Dans ce pays de petits vignerons disposant chacun de quelques ares de vigne pour leur consommation domestique, le vin occupait un rang élevé au nombre des préoccupations quotidiennes de nombreux habitants. Jusqu’à une date récente, qu’on peut situer vers les années cinquante du siècle passé, les vendangeurs amenaient à Condé les plus petites de leurs barriques et les faisaient rouler jusque dans la crypte. Là, on les faisait passer sous le portique à droite de la statue, dans l’espoir de protéger la future vendange des différentes maladies qui pouvaient anéantir les cuvées. Le fait est d’autant plus remarquable que tous les vignerons de la contrée n’étaient pas, et de loin, des croyants fidèles mais étaient quand même très attachés à ce rite.

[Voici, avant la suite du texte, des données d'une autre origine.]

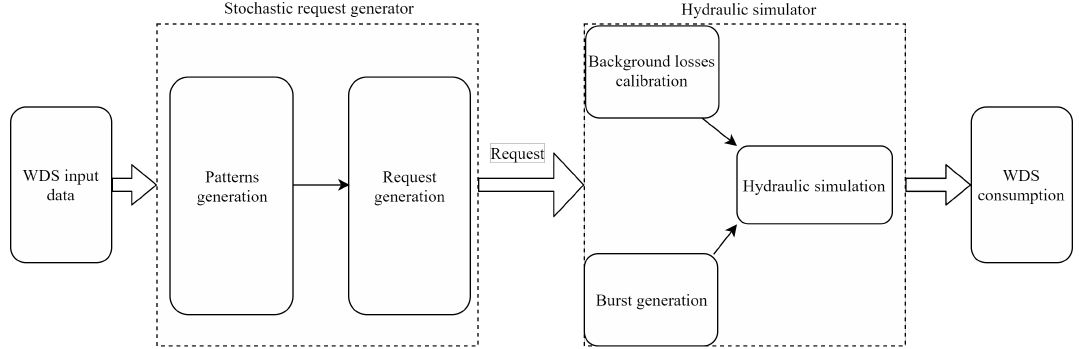
Figure 1. Flow chart of the proposed SHtsG for developing bursts detection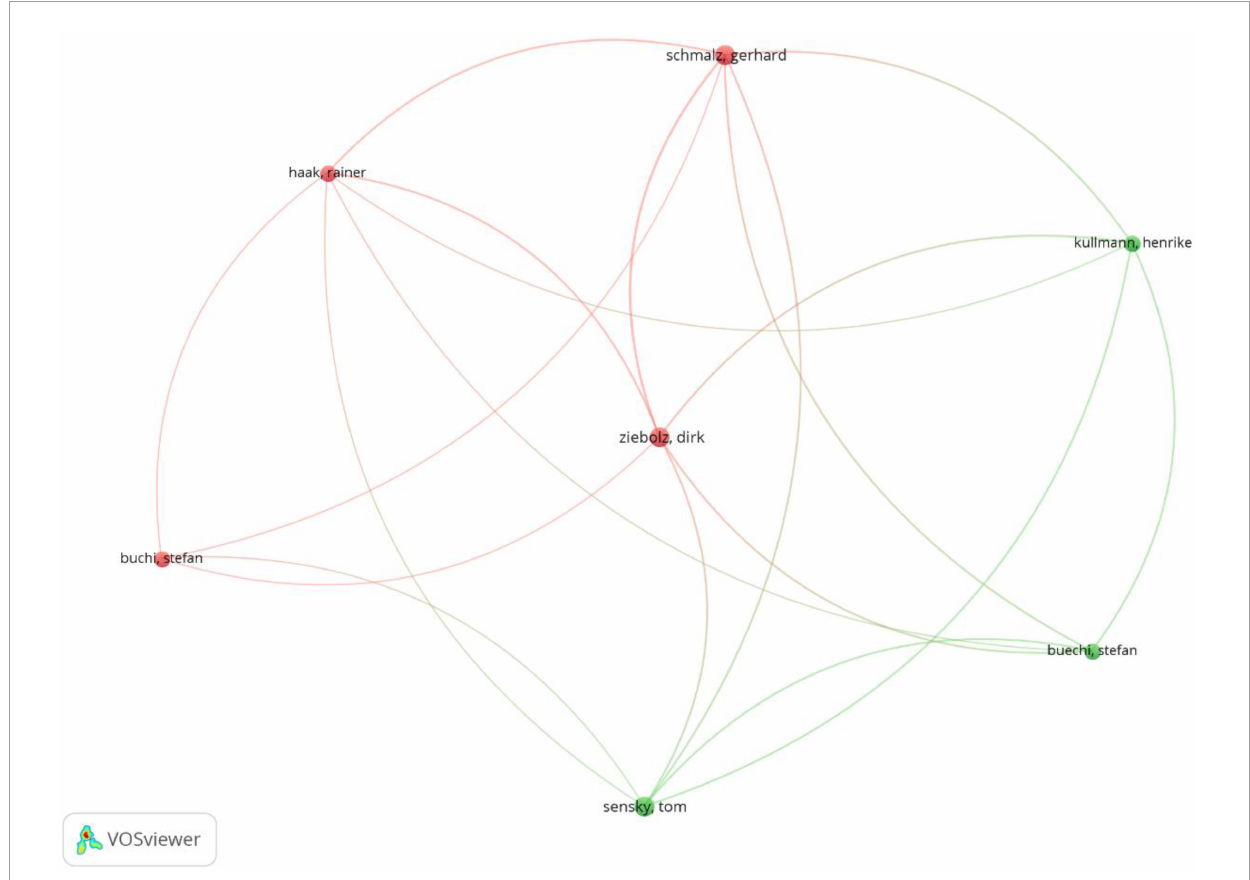
FIGURE6 Co-authorship of authors (min number of citations of an author = 2; visualization by weight of documents).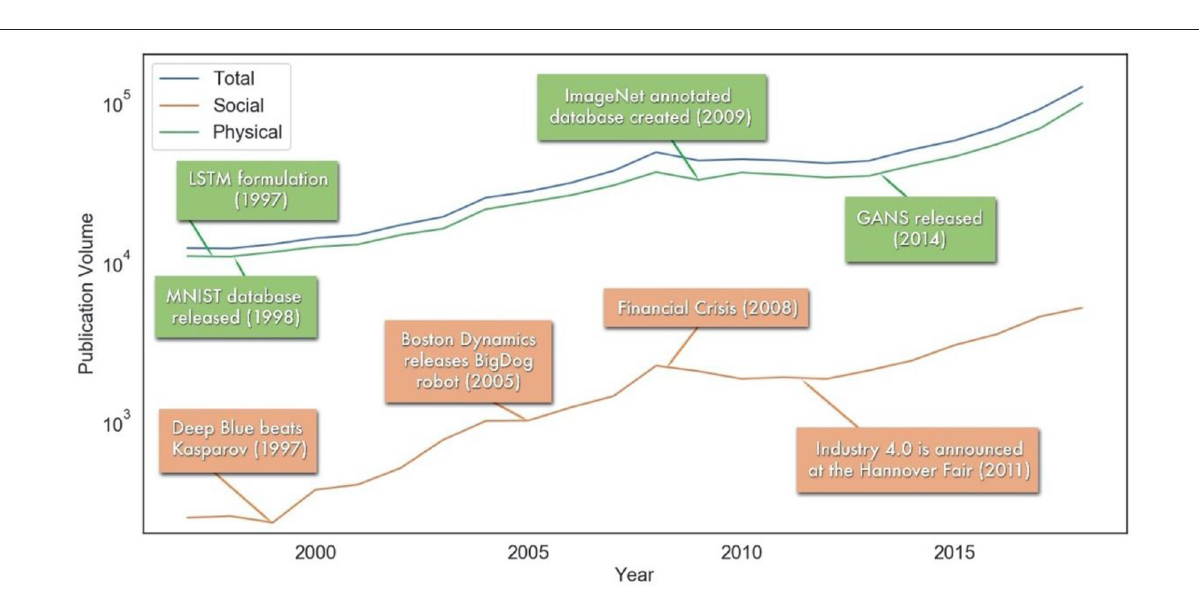
FIGURE 10 | Several selected milestones related to the technical and social domains, correlating the events with the overall annual trends of the domains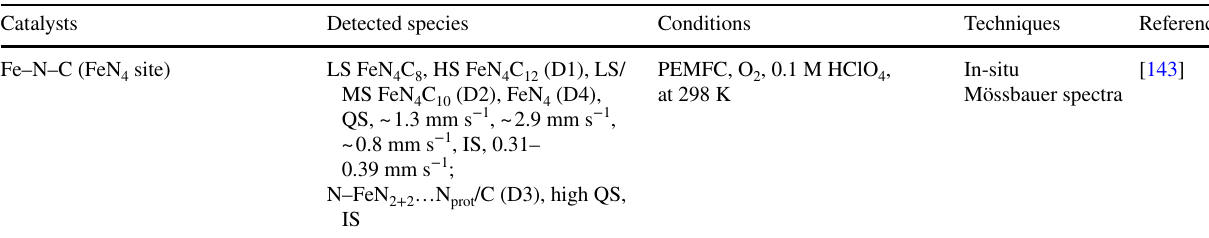
(Fig. 14e), the 557 cm −1 peak (Pt–O) was only visible at high potential, and a broad peak appeared at 0.7 V then split into the 698 cm −1 (*OOH) and 750 cm −1 peaks with decreasing potential. Combining the DFT, the 750 cm −1 peak was related to the *OH adsorbed on the Co site. Notably, the *OH signal only existed in alkaline, prov- ing that Co had a high oxygen affinity and could co-exist with Pt on the catalyst surface in alkaline, thereby resulting in worse ORR activity, contrarily, Co would leach out in acid, so without *OH signal, and with better activity. More importantly, taking *OOH as the intermediate, the pos- sible ORR process in acid solution was explored by DFT + H + + e − → *OOH, secondly, (Fig. 14f). Firstly, * + O 2 *OOH + H + + e − → *O + H O, thirdly, *O + H + + e − → *OH, 2 fourthly, *OH + H + + e − → H O. Thereinto, the energy devi- 2 ation among *O and *OH of Pt Co (blue arrow) increased 3 by 0.11 eV than pure Pt (red arrow), supporting that the adsorption of *O on Pt Co was weak, so its ORR activity 3 was higher. Further based on DFT (left bottom inset), this phenomenon was caused by the strain effect, and the lat- tice constant of Pt Co decreased by 2.3%. In summary, this 3 work shows that the DFT can help to exactly identify the intermediate on the catalyst surface during ORR, further predicting the possible ORR mechanism. Notably, it supplies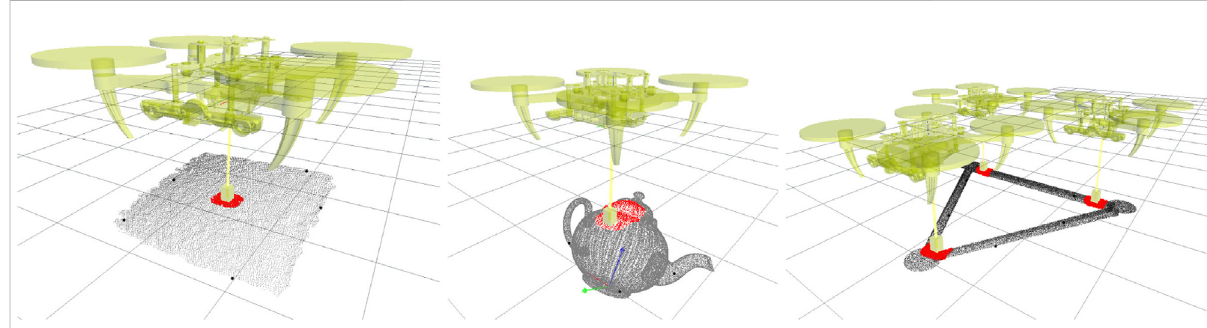
FIGURE 1 Learned contact models. (left) shows a central contact with a fl at surface, i.e. top face of the Fedex box, (middle) shows a curved contact on a teapot, and (right) a triangular con fi guration for three drones. The red points represent the sub-sampled local area of the surface used to learn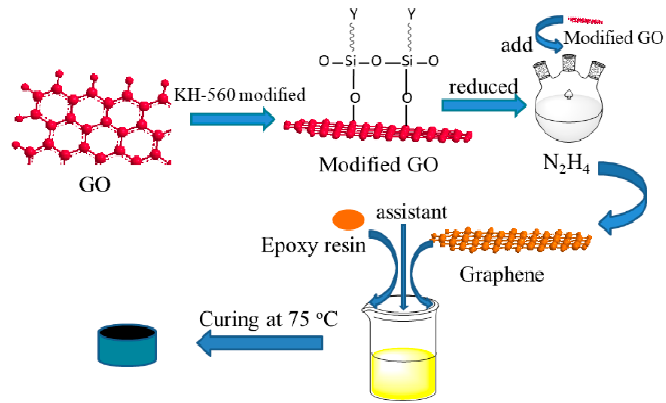
Figure 6. Illustration diagram of the preparation process of the modified GE/EP composite via a double injection method.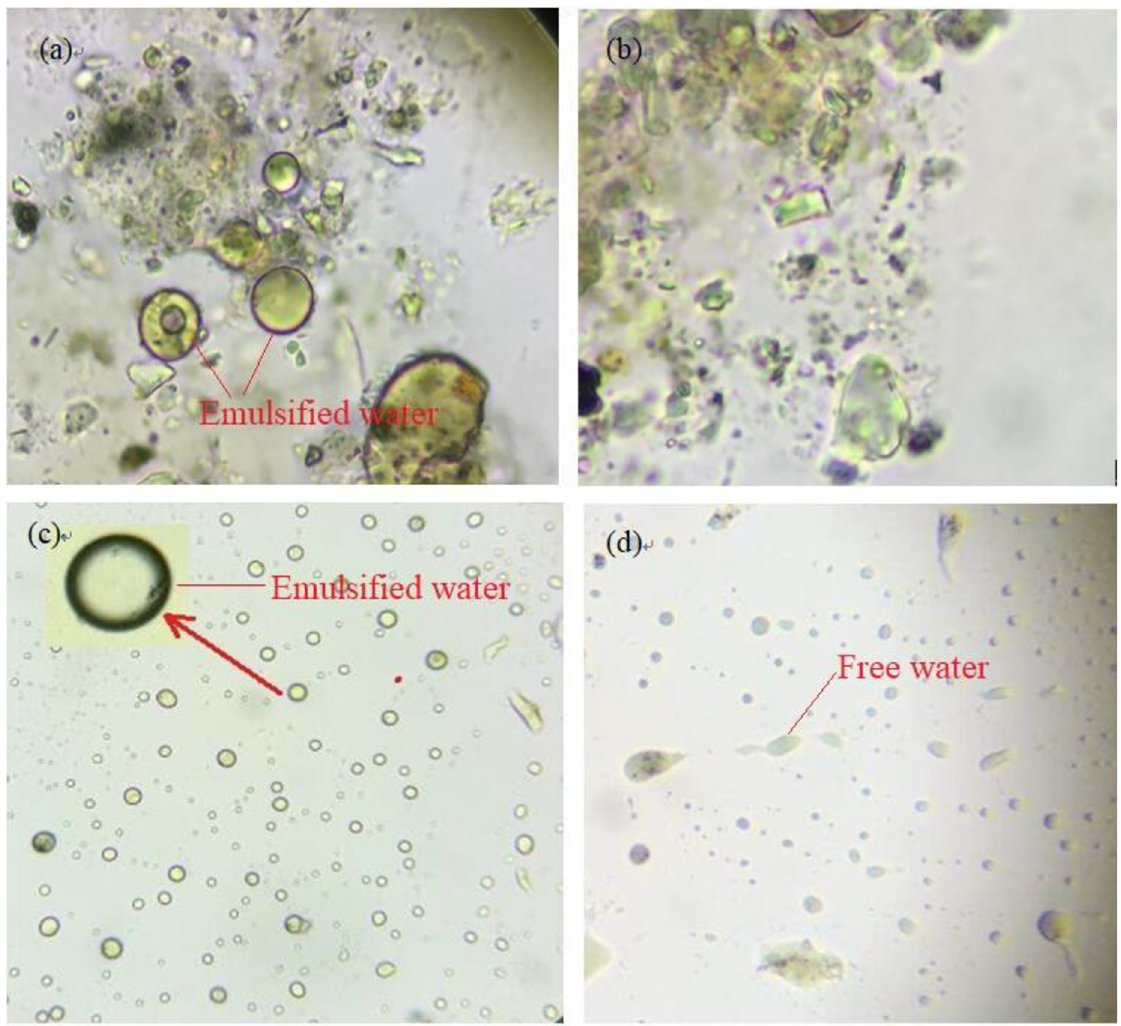
Fig 5. The status of the water in the crude oily sludge (a); the water in the oily sludge after adding OSM (b); the status of the water in the original oily sludge leachate (c); and the water in the oily sludge leaching solution after adding OSM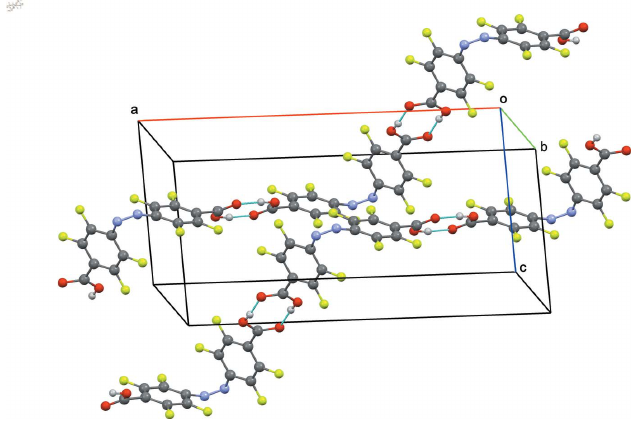
Figure 4 Partial view of the packing showing two hydrogen-bonded chains in (II). Hydrogen bonds are shown as dotted lines and hanging hydrogen bonds were omitted for clarity.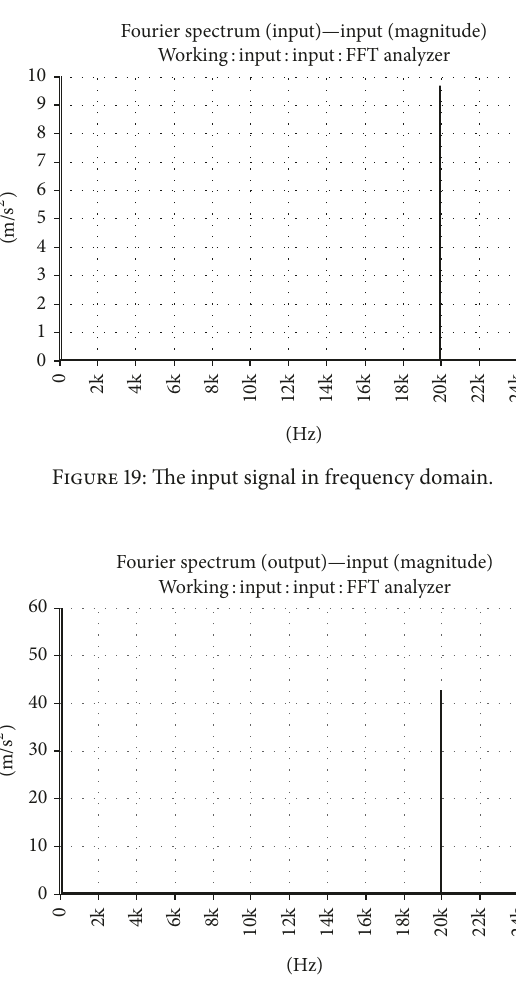
Figure 20: The output signal in frequency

Dans une région où les traditions populaires ont été en grande partie conservées par l’oral, et où on peine à trouver des historiens pour explorer les archives, il est impossible d’affirmer que ce culte de saint Denis protecteur du vin remonte aux origines de la construction de Condé. Le petit portique, contemporain des murs du sanctuaire, peut avoir été conçu pour une tout autre finalité. La grande crise du phylloxéra peut avoir poussé les paysans dans le désarroi à se tourner vers saint Denis pour les aider à surmonter l’épreuve terrible qui s’abattait sur leurs exploitations. Il faut donc rester très prudent sur les origines de ce micro-pèlerinage, mais on ne doit pas non plus exclure d’avoir là la rémanence d’un très ancien culte dionysiaque, christianisé sous la forme d’une dévotion à saint Denis.